Irgendwie nicht. Ich bin in den vergangenen Wochen fahrig. Ich bin leicht reizbar, und vieles triggert mich. Ich rege mich zu schnell über zu banale Dinge auf, einfach deshalb, weil sie zu schnell und zu banal sind. Ich werde unfair gegenüber anderen Menschen, weil ich mich selber nicht leiden kann. Ich schimpfe auf andere, weil ich eigentlich über mich und die derzeitige Überforderungssituation schimpfen müsste. Und das wird unter den derzeitigen Bedingungen ja wohl erstmal nicht besser…
Andere haben es gemerkt. Und das ist mir unangenehm. Denn es ist im Internet passiert, jeder kann es lesen. Ich habe mich auf LinkedIn über banale Dinge aufgeregt und bin kindisch damit umgegangen. Jedenfalls weder souverän noch relaxed noch erwachsen. Ein sicheres Zeichen dafür, dass ich derzeit einfach neben der Spur bin.
Christoph hat vor wenigen Stunden vom Laufen geschrieben und dem positiven Einfluss auf seine Psyche. Das geht mir auch so. Nach einigen Kilometern on the road bin ich zu platt, um nachzudenken, zu leer, um zu grübeln, zu erschöpft, um schlecht drauf zu sein. Laufen ist anstrengend und nicht immer eine große Freude, aber ganz oft eine tolle Therapie. Ich bin in diesem komischen Jahr 2020 zum ersten Mal im Training einen Halbmarathon gelaufen, wenige Tage nach meinem Geburtstag im März. Ohne anzuhalten, ohne Schwierigkeiten, einfach so. Es war sensationell. Wenige Wochen später hab ich’s nochmal versucht, einfach so – und es war wieder klasse. Dieses „runner’s high“, von dem die Veteranen erzählen – ein bisschen davon hab ich gespürt, so zwischen Kilometer 14 und 17 hab ich vergessen, dass ich laufe, vergessen, dass es eigentlich anstrengend sein müsste, vergessen, dass ich normalerweise nach acht Kilometern nicht mehr kann.

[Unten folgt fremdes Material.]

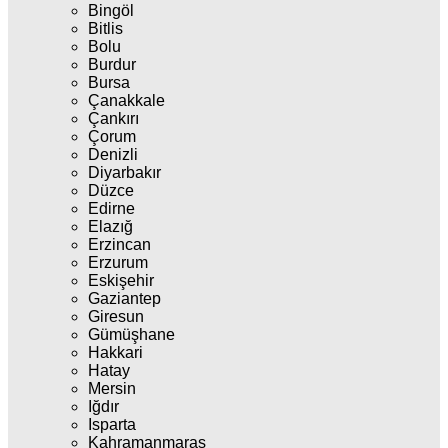
Bingöl
Bitlis
Bolu
Burdur
Bursa
Çanakkale
Çankırı
Çorum
Denizli
Diyarbakır
Düzce
Edirne
Elazığ
Erzincan
Erzurum
Eskişehir
Gaziantep
Giresun
Gümüşhane
Hakkari
Hatay
Mersin
Iğdır
Isparta
Kahramanmaraş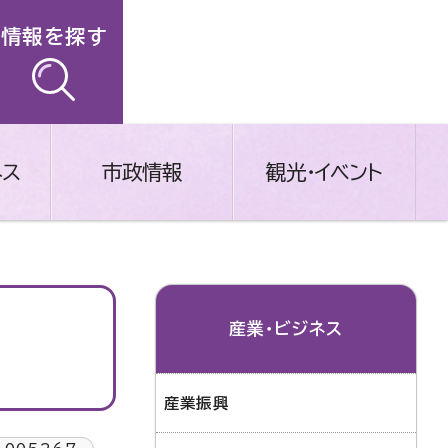
情報を探す
ネス
市政情報
観光・イベント
産業・ビジネス
産業振興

Es war wie ein Vollbad fürs Hirn, das allen Schmutz und Schweiß wegspült.
In diesem Jahr bin ich schon 1000 Kilometer gelaufen, sechs mal über 21 Kilometer. Lächerlich wenig für wahre Läufer, für mich eine Once-in-a-lifetime-Erfahrung. Ich bin stolz auf mich und weiß, dass mir diese Erfahrung auch niemand mehr wegnehmen kann. Vielleicht ist es das, was mich wieder etwas erdet, mich resilienter macht und mich die Dinge, die im Netz passieren, gelassener ignorieren lässt. Vielleicht. Jedenfalls ist es gut, im Lockdown ein solches Ventil zu haben.

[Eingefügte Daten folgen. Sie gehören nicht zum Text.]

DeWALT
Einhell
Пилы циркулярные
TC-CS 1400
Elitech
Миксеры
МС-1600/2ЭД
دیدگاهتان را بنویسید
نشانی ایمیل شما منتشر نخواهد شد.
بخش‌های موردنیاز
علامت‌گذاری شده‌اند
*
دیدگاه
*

So, jetzt hab ich’s doch geschrieben. Und es fühlt sich gut an. Ich muss nicht Recht haben und muss mich nicht positionieren, ich muss keine Kämpfe darüber führen, wer jetzt mehr Expertise hat und wer besser weiß, wie die Dinge zu laufen haben. Ich kann außerhalb der sozialen Medien einfach das tun, was eine amerikanische Turnschuhfirma schon vor Jahrzehnten in ihren genialen Slogan gepackt hat: Einfach laufen. Einfach machen. Just do it.